"L'apiculture selon Samuel Beckett" est un très court roman (moins de cent pages), écrit dans un style narratif léger et précis (il s'agit d'un journal), ponctué de paroles imaginaires dites par le grand écrivain du théâtre de l'absurde ("une idiote étiquette qu'on m'a collée"), qui sont autant d'invitations à regarder le monde autrement (n'est-ce pas la contribution essentielle de la littérature à la vie que d'offrir la possibilité d'une lecture différente du quotidien ?).
L'histoire est amusante : celle d'un doctorant
en anthropologie engagé par Beckett pour classer ses archives et dont la
mission est rapidement détournée par l’écrivain en falsification de ses
archives car "Il faut prendre les archives comme une fiction construite
par un écrivain et non comme la vérité". Le journal de cette complicité qui durera
trois mois et demi révèle un Beckett très éloigné de l'image que nous pouvons avoir de lui - intellectuel presque inaccessible et l'homme au visage dur de ses portraits photographiques -, capable
d'excentricités (notamment vestimentaires ou de "look" qui
interrogent sur notre regard aux autres), de se passionner pour les abeilles, la cuisine ou le
chocolat chaud. Mais il reste l'écrivain iconoclaste fustigeant, à l'occasion de la représentation de Godot dans une prison, les spectateurs qui sont venus de l'extérieur, ces riches qui "sont les vrais coupables. Il est logique qu'ils visitent le lieu qui devrait les accueillir.", ou comparant les supermarchés à des cimetières, "plein de morts, mais (c'est) plus coloré."
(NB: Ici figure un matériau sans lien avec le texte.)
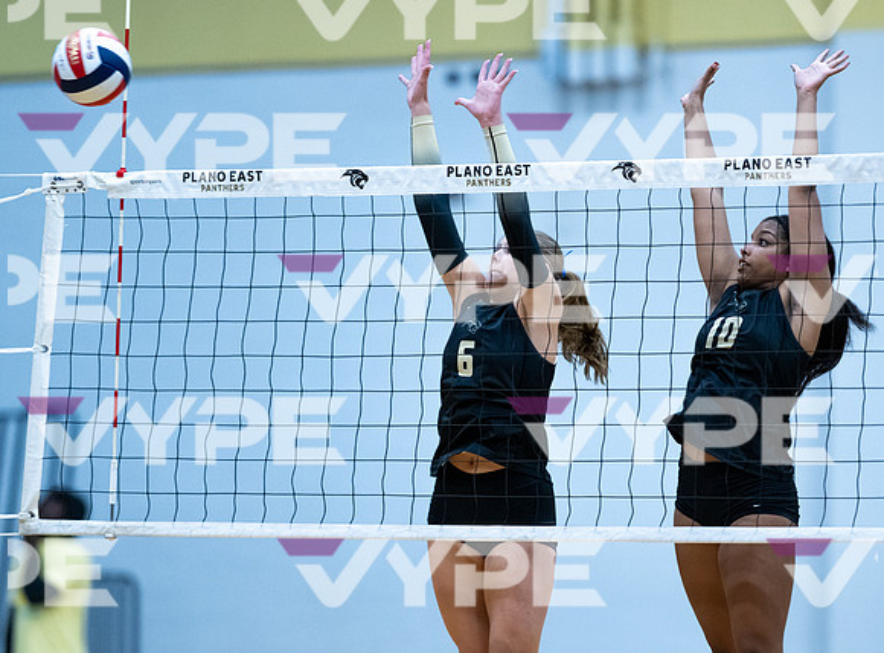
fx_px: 6777
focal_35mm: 267
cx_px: 495
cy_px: 407
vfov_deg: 5.5
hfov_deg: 7.5
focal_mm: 200
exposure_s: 1/1600
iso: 3200
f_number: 2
Martin Page distille à l'occasion quelques réflexions qui résonnent dans le contexte actuel. Ainsi Beckett qui se souvient de la guerre et des années de résistance, une époque où "les classes sociales étaient abolies : l'intellectuel se trouvait aux côtés de l'ouvrier, le riche était le complice du pauvre.", une époque où "on pouvait se parler et s'entendre. Se comprendre. (...) Où les gens avaient conscience que la vie était précieuse et se jouait à chaque instant (...)".
Beckett-Page qui considère les années 80 et "les socialistes au pouvoir depuis quatre ans" qui "ont déjà cessé d'être de gauche."
Et puis enfin ce regard sur l’œuvre littéraire : "Il faut abandonner l'idée d'être compris et bien lu. Le malentendu est la règle. Si on peut vivre en partie grâce à ce malentendu, alors tant mieux."